Montesquieu, Locke, ¡dadnos paz!

20 de diciembre 2025 - 03:07

Hace unos días escribí en El Conciso un artículo titulado “200 folios para un email”. Al estar disponible, me evito comentarlo. He recibido comentarios y correcciones de dos o tres profesionales del ramo. Agradecido por las críticas y puntualizaciones, es “de ley” recogerlas aquí. La dinámica interactiva y de controles mutuos entre los tres poderes del Estado es en estos momentos turbia y turbulenta.

El primer artículo de nuestra Constitución impone una básica división institucional: “De la soberanía nacional emanan los poderes del Estado”. Que el Legislativo crea las leyes, el Ejecutivo las aplica y el Judicial las interpreta y también aplica. Mencionados los poderes en varios Títulos, el mandato proscribe la arbitrariedad y el abuso de uno de ellos en sus interacciones. Principio sine qua non de todas las constituciones de países democráticos. Pero vayamos a las enjundiosas precisiones y críticas.

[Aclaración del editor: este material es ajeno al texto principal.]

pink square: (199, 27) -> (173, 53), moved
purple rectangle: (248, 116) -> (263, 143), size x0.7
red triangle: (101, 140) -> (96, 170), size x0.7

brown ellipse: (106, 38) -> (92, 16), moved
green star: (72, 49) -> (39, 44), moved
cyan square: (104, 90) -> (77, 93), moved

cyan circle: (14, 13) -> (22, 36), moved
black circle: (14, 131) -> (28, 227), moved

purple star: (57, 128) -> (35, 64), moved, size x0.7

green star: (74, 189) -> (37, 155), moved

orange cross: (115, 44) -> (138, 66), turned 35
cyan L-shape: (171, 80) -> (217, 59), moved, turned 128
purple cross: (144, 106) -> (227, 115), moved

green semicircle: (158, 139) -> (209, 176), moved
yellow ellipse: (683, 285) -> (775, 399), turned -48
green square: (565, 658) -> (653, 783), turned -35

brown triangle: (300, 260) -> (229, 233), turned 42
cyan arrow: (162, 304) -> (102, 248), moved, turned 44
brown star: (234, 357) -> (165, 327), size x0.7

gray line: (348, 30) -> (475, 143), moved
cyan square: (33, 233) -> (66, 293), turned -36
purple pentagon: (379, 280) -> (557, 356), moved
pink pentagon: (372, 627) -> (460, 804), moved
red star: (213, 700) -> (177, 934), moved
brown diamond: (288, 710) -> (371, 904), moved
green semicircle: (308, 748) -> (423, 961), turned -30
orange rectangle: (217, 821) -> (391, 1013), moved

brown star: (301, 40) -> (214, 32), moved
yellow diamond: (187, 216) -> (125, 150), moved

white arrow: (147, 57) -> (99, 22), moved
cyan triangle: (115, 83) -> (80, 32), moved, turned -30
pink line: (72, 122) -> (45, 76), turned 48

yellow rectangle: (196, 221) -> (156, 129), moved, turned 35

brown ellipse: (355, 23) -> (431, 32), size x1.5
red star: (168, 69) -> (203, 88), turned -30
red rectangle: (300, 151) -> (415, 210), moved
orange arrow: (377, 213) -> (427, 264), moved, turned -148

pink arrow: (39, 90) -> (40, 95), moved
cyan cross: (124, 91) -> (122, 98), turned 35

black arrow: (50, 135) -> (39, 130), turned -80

Pese a lo que se lee y oye una y otra vez, los jueces no dependen del Consejo General del Poder Judicial (CGPJ). Cuyos miembros son nombrados por el Congreso y el Senado. Lo cual es objeto de lucha de partidos. El asunto, pleito, calificación, vista, sentencia o recurso no depende del CGPJ, que sí rige en materias disciplinarias o de medios materiales: la independencia de cada juez o jueza en lo jurisdiccional es absoluta. Que haya quien, soberano de la sala, confunda deontología con ideología es otro cantar. Influye e interfiere la política en el Supremo y en el Constitucional. Que la sentencia del Supremo, condenatoria de Álvaro García Ortiz, FGE, pueda ser prevaricadora, y no sólo una complicadísima narración de parte, es opinable. La evidente presunción frente a la cosa probatoria (la Justicia trata de mandatos y reglas, no de pálpitos, filias, ni fobias, ¿no?).

Con la Fiscalía sucede otro tanto. Yo lo he entendido: los fiscales no dependen “orgánicamente” del Gobierno ni de su presidente, que se limitan a designar al fiscal general. A partir de ahí, está obligado a olvidarse de él (o ella, que quizá previamente fue su ministra de Justicia: manejos factibles, aún legales). El presidente no puede dar a la Fiscalía instrucciones, siquiera puede pedirle cuentas de su gestión; qué decir de indicarle cómo tomar decisiones procesales concretas. ¿Que, entre el deber ser y el ser, va muchas veces algo más que el verbo deber? Sí, en filtrar emails. Sí, en hacer de más de doscientos folios una sentencia que contenga tufo de “voy a por ti”, por el maelstrom –peligroso remolino submarino– argumentario subyacente, por la corriente ideologizada que ignora el deber de la prueba total.

Como quien roba metros en una linde a costa de su colindero, se puede ganar desde el Ejecutivo terreno al Judicial. Y hacer imperar la ideología sobre la técnica procesal. Someter el deber al poder contaminado de partidismo. Enfrentar políticamente a la Justicia entre sus máximos rangos jerárquicos es anticonstitucional. Eso se dice uno, una vez recibidos los cosquis de quienes, pocos, saben de los fundacionales pilares del tercer (pero primer) poder. La Justicia.